I found your blog via YACF and have been working my way through all the old posts. There’s something I’d like to say about almost every entry, but I’ll restrict myself to three:
Why the jump from November 2008 to October 2009?
You comment on the implications of calling yourself “chick” and “messenger”. Way back in the early ’90s I worked for a couple of years as motorcycle courier (not in London). Or perhaps I was a dispatch rider, but certainly not a messenger. Interesting that cycle messengers are also known as couriers, but never as dispatch riders, and seem to prefer the term messenger. To me, dispatch rider sounds military, courier implies that you are accompanying something (or possibly someone!) of value, while messenger suggests “errand boy (or girl, of course)”. And vans – well, they just have drivers. How did these collocatins arise? As your writing is thoughtful and intelligent, I’d be interested to read your views.
Finally, working conditions. These seem to have become a lot tougher since I was on motorbikes. Back then, although the Xda had yet to be invented and even mobile phones were an expensive rarity, (and out in the sticks we didn’t even use radios – so many of our jobs were long distance that they would have been pointless), we also didn’t have to “rent” uniforms or bags. Several of us did have company motorbikes for which we paid a small rent, but the owner paid the MoT, road tax and repairs, leaving us responsible for just insurance (which was quite cheap back then) and fuel. Perhaps most importantly, we took about 75% of the price of each job.
A brief response, as I’m tired and in need of dinner:
1. I set this up shortly after I started couriering, but it took me a long time to get round to actually writing anything. I think this was probably because I was completely knackered for the first few months, and couldn’t string a sentence together after 7pm.
2. I think ‘messenger’ and ‘courier’ are pretty interchangeable, with the former being slightly more American. I think ‘messenger’ sounds a bit more romantic, and I like its other connotations (i.e. it has a more abstract sense than just ‘the girl who delivers your packages’), but I’m more often referred to as a ‘courier’, by myself and others. ‘Dispatch rider’ sounds slightly archaic to me (so we’d have to ask the old-timers), and I’ve a feeling it might be slightly derogatory – at least, Carl from Condor called me it once or twice before we made friends. (He’s a patronizing git till you get to know him. Actually, he remains a patronizing git once you’ve got to know him, but you start to view it more affectionately after a while.) And incidentally, it appears that to most members of the public ‘courier’ means ‘bloke on motorbike’ – they’re often rather surprised when a girl on a pushbike turns up.
[That’s an off-top-of-head response. Ask again if I’ve missed anything, like the point…]
3. Working conditions – you lucky bastard. Every time someone tells me one of these ‘good old days’ stories, a little bit more of my self-respect dies.
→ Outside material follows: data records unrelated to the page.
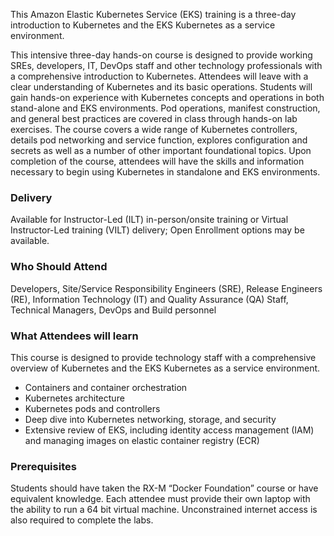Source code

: <!-- Amazon EKS -->

This Amazon Elastic Kubernetes Service (EKS) training is a three-day introduction to Kubernetes and the EKS Kubernetes as a service environment.

This intensive three-day hands-on course is designed to provide working SREs, developers, IT, DevOps staff and other technology professionals with a comprehensive introduction to Kubernetes. Attendees will leave with a clear understanding of Kubernetes and its basic operations. Students will gain hands-on experience with Kubernetes concepts and operations in both stand-alone and EKS environments. Pod operations, manifest construction, and general best practices are covered in class through hands-on lab exercises. The course covers a wide range of Kubernetes controllers, details pod networking and service function, explores configuration and secrets as well as a number of other important foundational topics. Upon completion of the course, attendees will have the skills and information necessary to begin using Kubernetes in standalone and EKS environments.


### Delivery

Available for Instructor-Led (ILT) in-person/onsite training or Virtual Instructor-Led training (VILT) delivery; Open Enrollment options may be available.


### Who Should Attend

Developers, Site/Service Responsibility Engineers (SRE), Release Engineers (RE), Information Technology (IT) and Quality Assurance (QA) Staff, Technical Managers, DevOps and Build personnel


### What Attendees will learn

This course is designed to provide technology staff with a comprehensive overview of Kubernetes and the EKS Kubernetes
as a service environment.

- Containers and container orchestration
- Kubernetes architecture
- Kubernetes pods and controllers
- Deep dive into Kubernetes networking, storage, and security
- Extensive review of EKS, including identity access management (IAM) and managing images on elastic container registry (ECR)


### Prerequisites

Students should have taken the RX-M “Docker Foundation” course or have equivalent knowledge. Each attendee must provide
their own laptop with the ability to run a 64 bit virtual machine. Unconstrained internet access is also required to
complete the labs.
…and please do comment on other entries, if you have things to say! Having conversations on this thing is one of my favourite forms of procrastination. :)
I wasn’t sure whether a reply to something you wrote a couple of years ago would even be noticed, let alone taken notice of. But if it will, then great! Could keep me busy…
As for the working conditions, don’t be too envious. Even back then we earned very little and the main attraction was being (to an extent) your own boss, getting out and about, and… the opportunity to be lazy now and again! It may have been different in London though.